### WHAT IS BEING ASKED
Extend the excerpt about emigrants' reasons for traveling to Oregon, beginning after its final entry.

(Beginning of EXCERPT)

Harrison Wright, 1844 - Harrison left his family in Missouri and came to Oregon alone, to start over. Harrison and Caroline had separated at least four years before he came to Oregon. Despite the efforts of his wife, daughter and brothers to communicate, he only wrote once. His daughter is quoted, “You do not know how sad it makes me feel father to never hear from you and to think that you do not love me or care for me.”

 

“The first year we came here strawberries bloomed all winter, but in 1847 we had a hard winter; the snow laid on the ground for three weeks, but I did not think this a hard winter, compared with Missouri or Ohio. We live in a pleasant part of the country, and are now doing better than at any time during our lives.” - Elizabeth “Betsey” (Munson) Bayley, 1845

 

Benjamin Franklin Bonney, 1845 - The Bonney family had various reasons for leaving Smithfield, IL. One was to flee the “fever and auge” raging in the Midwest. Another was to fish for the wonderful salmon they’d heard tell of. “My father loved to fish.”

Joel Palmer, 1845, was going to Oregon alone to find proper land for his family, then return for them.

 

Eugene Franklin Skinner, 1845, decided to emigrate to California in 1845 for his health. He had lost three daughters to illness in IL. [Came to Oregon in 1846.]

 

“There was a great deal of sickness in our community. Our whole family had a spell of it. When harvest came there was not a well person in our family. Martha and I had the ague on alternate days, we were the only ones that could wait on the rest of the

family.”   - Henry Garrison,1846

 

Rachel Way Joy (Mrs. John H.) Fisher, 1847 - Three of their four children died of illnesses. Their best friend, Henderson and Elizabeth Luelling’s oldest son Alfred, was coming to Oregon with his parents and their 700 fruit trees.

 

James Jory, 1847 - prompted his family to move to Oregon. He was concerned for the health of his new wife, as young women seemed to be most vulnerable to malaria, a mosquito-borne disease which was commonplace at the time. Oregon had a reputation of being free of such maladies and having a healthy climate which aided the recovery of settlers with chronic diseases.

 

Cornelius Smith, 1847, and Russell Welch, his son-in-law, were business partners in a lumber mill near LaPorte, Indiana. His westward movement began when the mill burned down.

 

Alfred and Phoebe (Fail) Stanton, 1847 - A farm family, they looked forward to the sprawling acreage of rich land.

 

“The past winter there has been a strange fever raging here. It is the Oregon Fever. It seems to be contagious and it is raging terribly. Nothing seems to stop it but to tear up and take a six months trip across the plains with ox teams to the Pacific Ocean. Everything was out of place and all was excitement and commotion.” - Keturah Belknap, 1848

 

“Our family ... left this morning for that far and much talked of country, California. ... My father is going in search of health, not gold.” - Sallie Hester, 1849

 

Harriett Talcott Buckingham, 1851 - Uncle Hiram Smith came to Oregon in 1846, returned east to recruit new settlers, assisted by the new Donation Land Act of 1850.

 

Susan Amelia (Marsh) Cranston, 1851 - They joined a group of fellow Ohioans in 1851 who were going to Oregon to escape the discontent caused by slavery debate.

(End of EXCERPT)
(Beginning of THE DATA)

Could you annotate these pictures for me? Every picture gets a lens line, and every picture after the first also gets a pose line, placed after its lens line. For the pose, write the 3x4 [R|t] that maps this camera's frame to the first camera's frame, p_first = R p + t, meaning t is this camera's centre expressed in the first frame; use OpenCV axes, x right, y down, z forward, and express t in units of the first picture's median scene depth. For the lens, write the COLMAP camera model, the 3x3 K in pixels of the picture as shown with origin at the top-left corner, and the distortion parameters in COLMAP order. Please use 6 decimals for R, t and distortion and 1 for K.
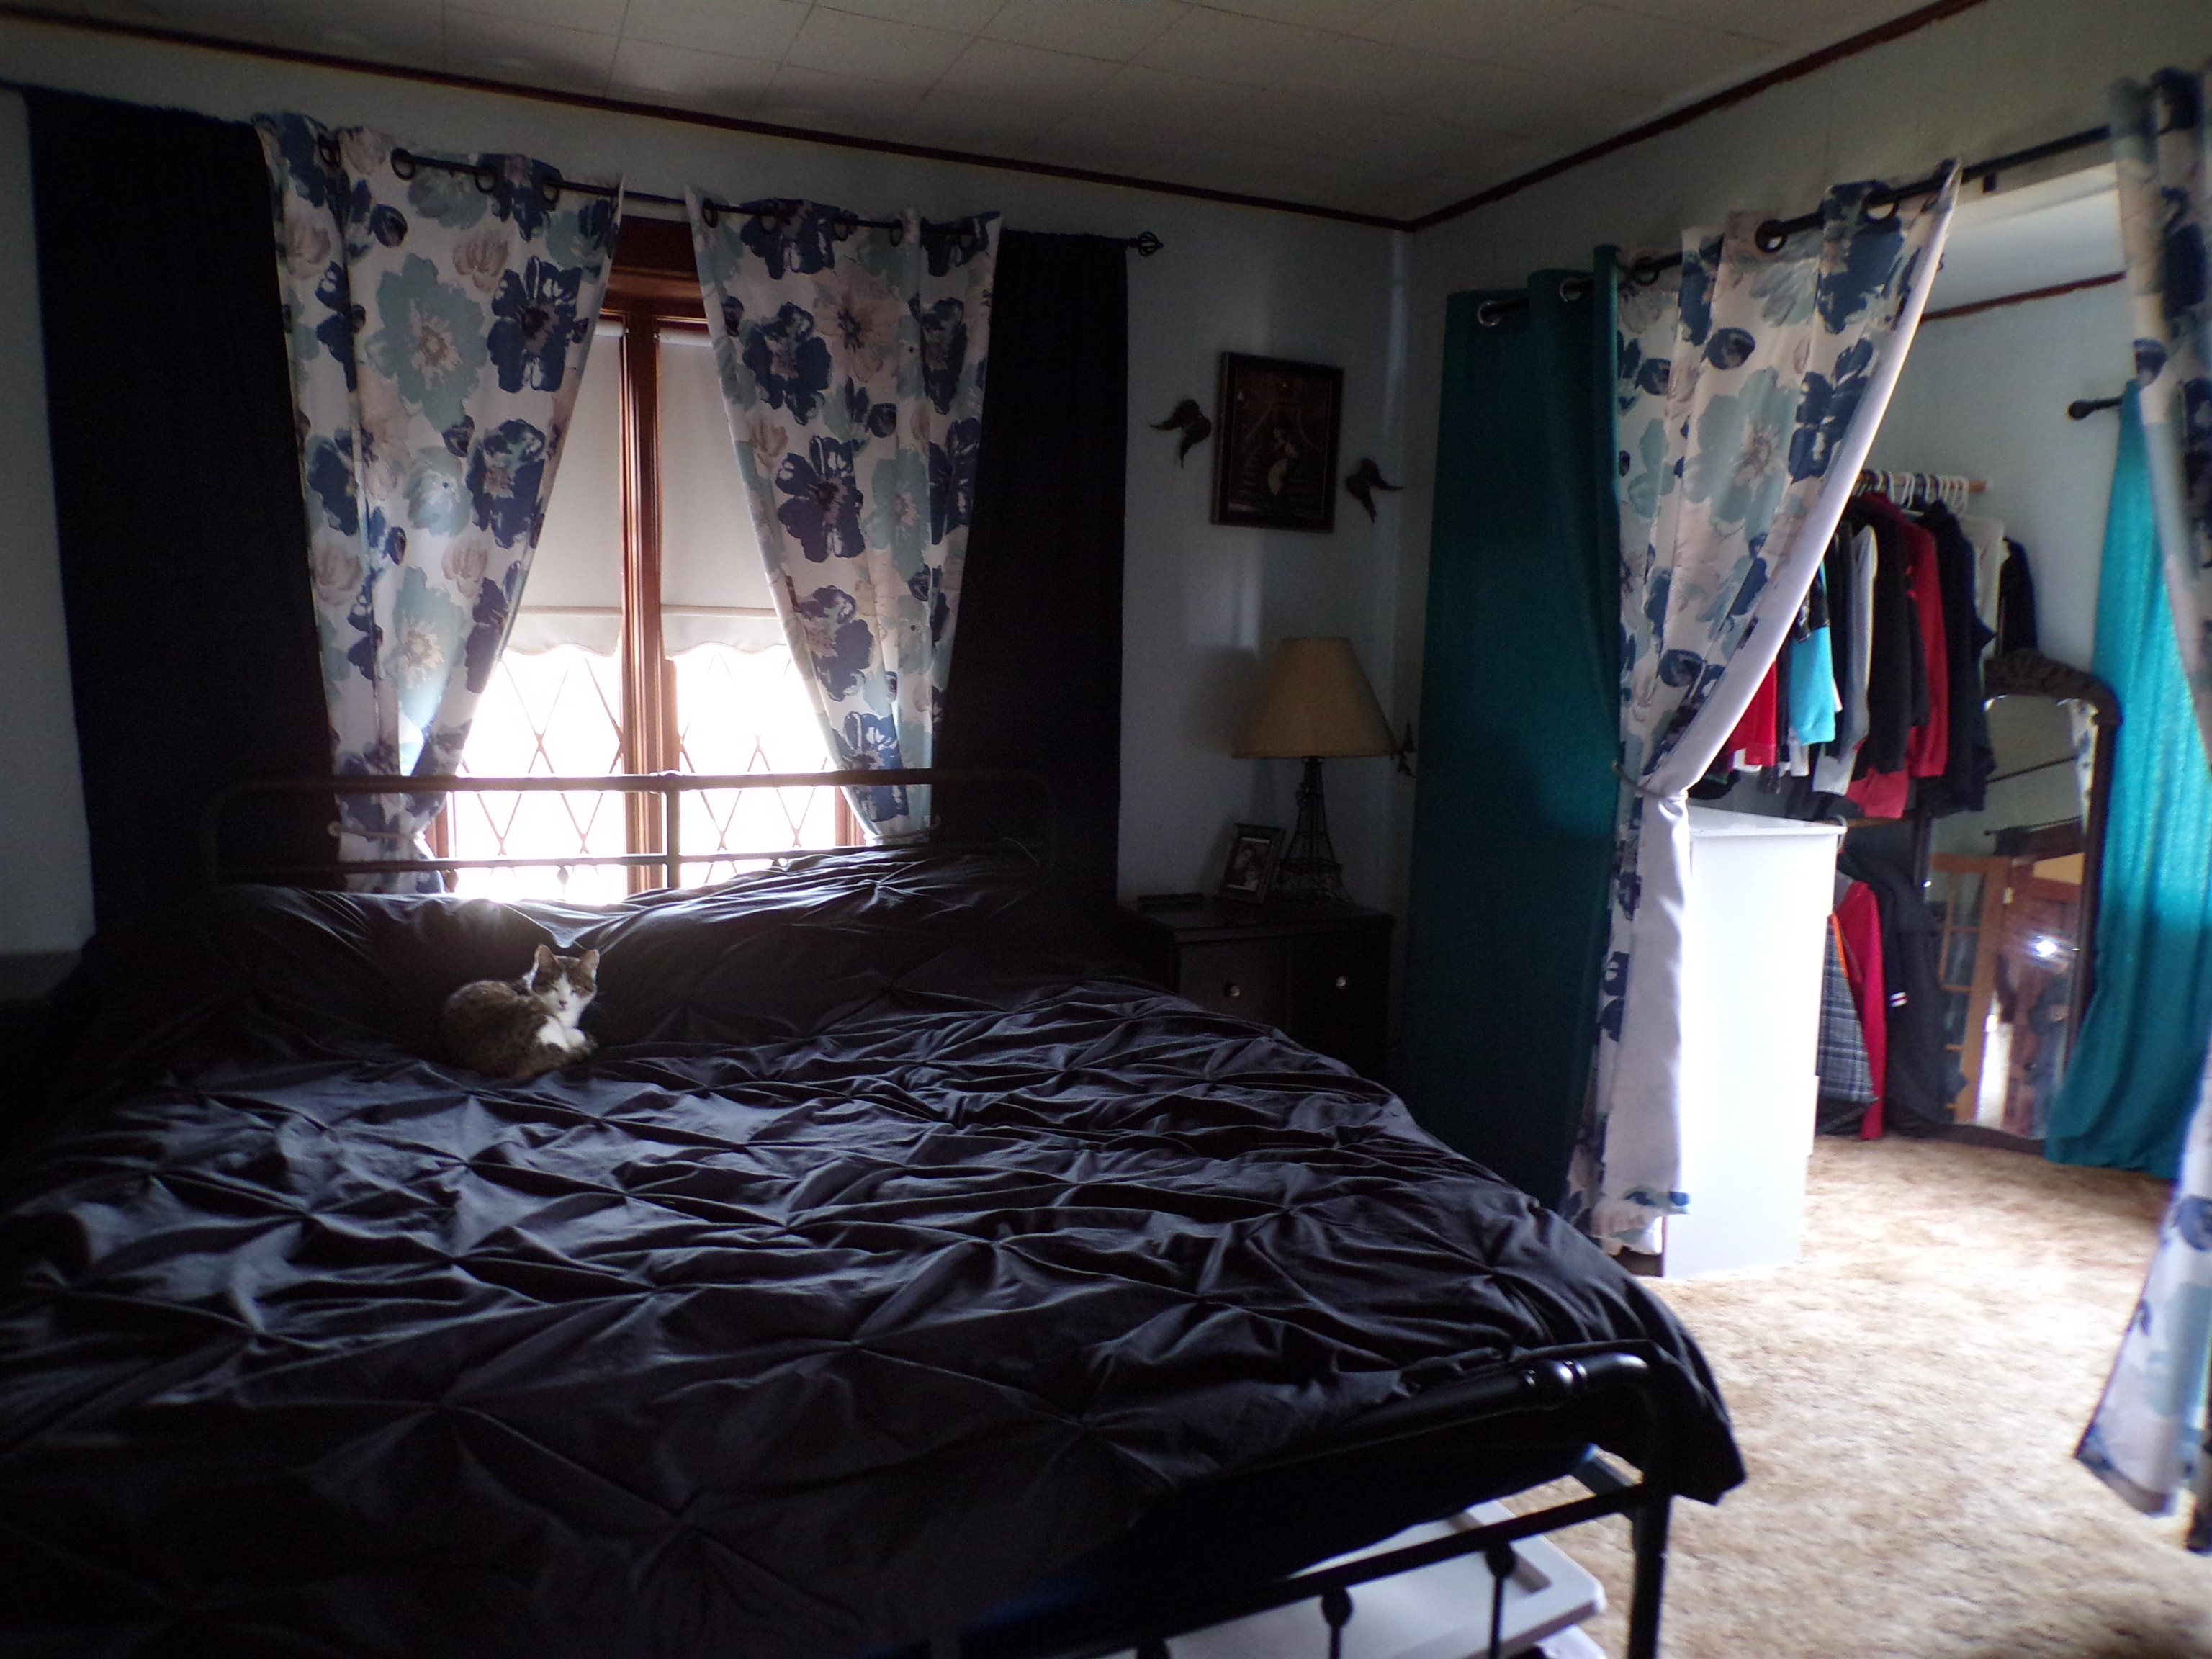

(End of THE DATA)

### ANSWER SPACE
“Father got the Western Fever. The government promised to give homes to all who would go to Oregon. Mother was not willing to go. She did not want to undertake the long and dangerous journey with a large family of small children.” - Martha Gay, 1851

 

Amelia (Hammond) Hadley, 1851 - raced to Oregon in 130 days, while others took at least 160-190, to get a Donation Land Claim. They used horses rather than oxen. The diary tells of traveling on Sundays and passing the slow moving oxen. They were accompanied by another wagon belonging to Aaron and Sarah Rose. Aaron Rose traded a horse for a land claim on the

Umpqua River and settled what would become Roseburg.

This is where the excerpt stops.